A explosão foi realizada na parte exterior do prédio de uma empresa de correspondências, no bairro ateniense de Kalithea, e ninguém ficou ferido. Segundo as autoridades, mais três pacotes suspeitos foram identificados em outra empresa, a 30 quilômetros de Atenas.

Em Paris, o porta-voz da chancelaria francesa, Bernard Valero, informou que o pacote havia sido devolvido pela embaixada. Ele disse que as "condições" nas quais o objeto chegou à representação diplomática eram suspeitas, mas não deu mais detalhes. As primeiras informações da polícia indicam que o pacote tinha como remetente um estrangeiro pertencente ao arcebispado ortodoxo de Atenas.

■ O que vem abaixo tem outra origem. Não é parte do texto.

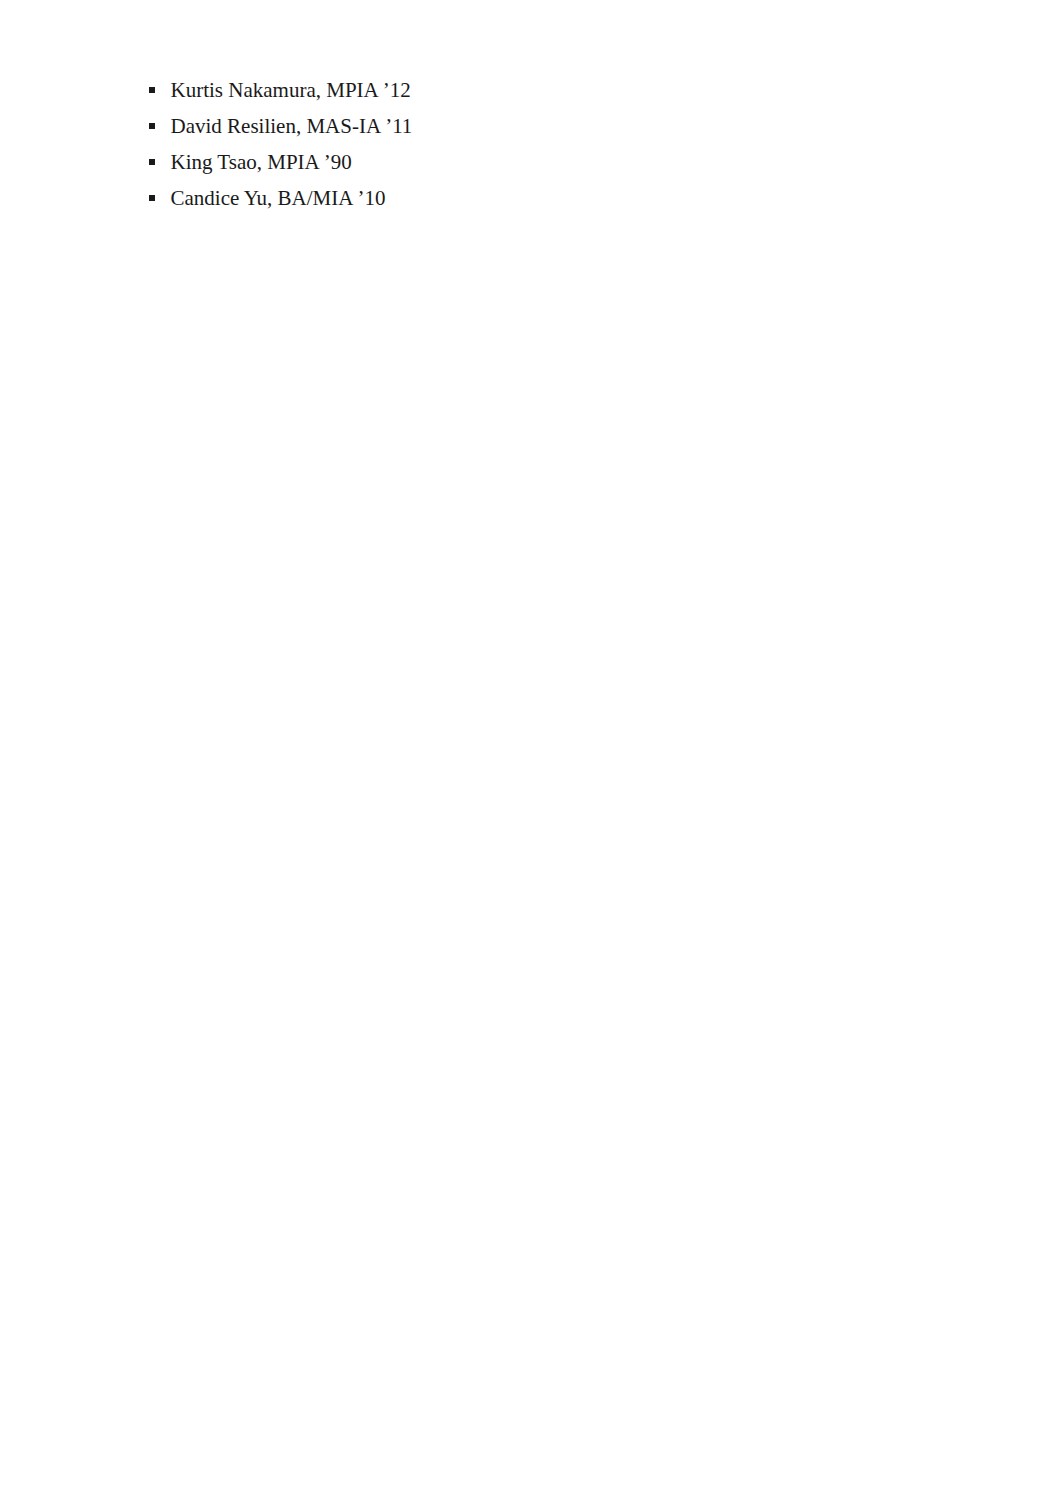Kurtis Nakamura, MPIA ’12
David Resilien, MAS-IA ’11
King Tsao, MPIA ’90
Candice Yu, BA/MIA ’10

Dois homens detidos na última segunda-feira, após o primeiro incidente que deixou uma pessoa levemente ferida na Grécia, compareceram diante de um promotor para prestar esclarecimentos. Um dos pacotes-bomba desativado na ocasião estava endereçado ao presidente francês, Nicolas Sarkozy. As autoridades buscam ao menos outros cinco suspeitos de envolvimento nesta onda de ataques.

Terror - Vários países do mundo foram alvo de ameaças terroristas nos últimos dias. Autoridades interceptaram pacotes-bomba enviados à chanceler alemã, Angela Merkel, ao primeiro-ministro da Itália, Silvio Berlusconi e a sinagogas nos Estados Unidos.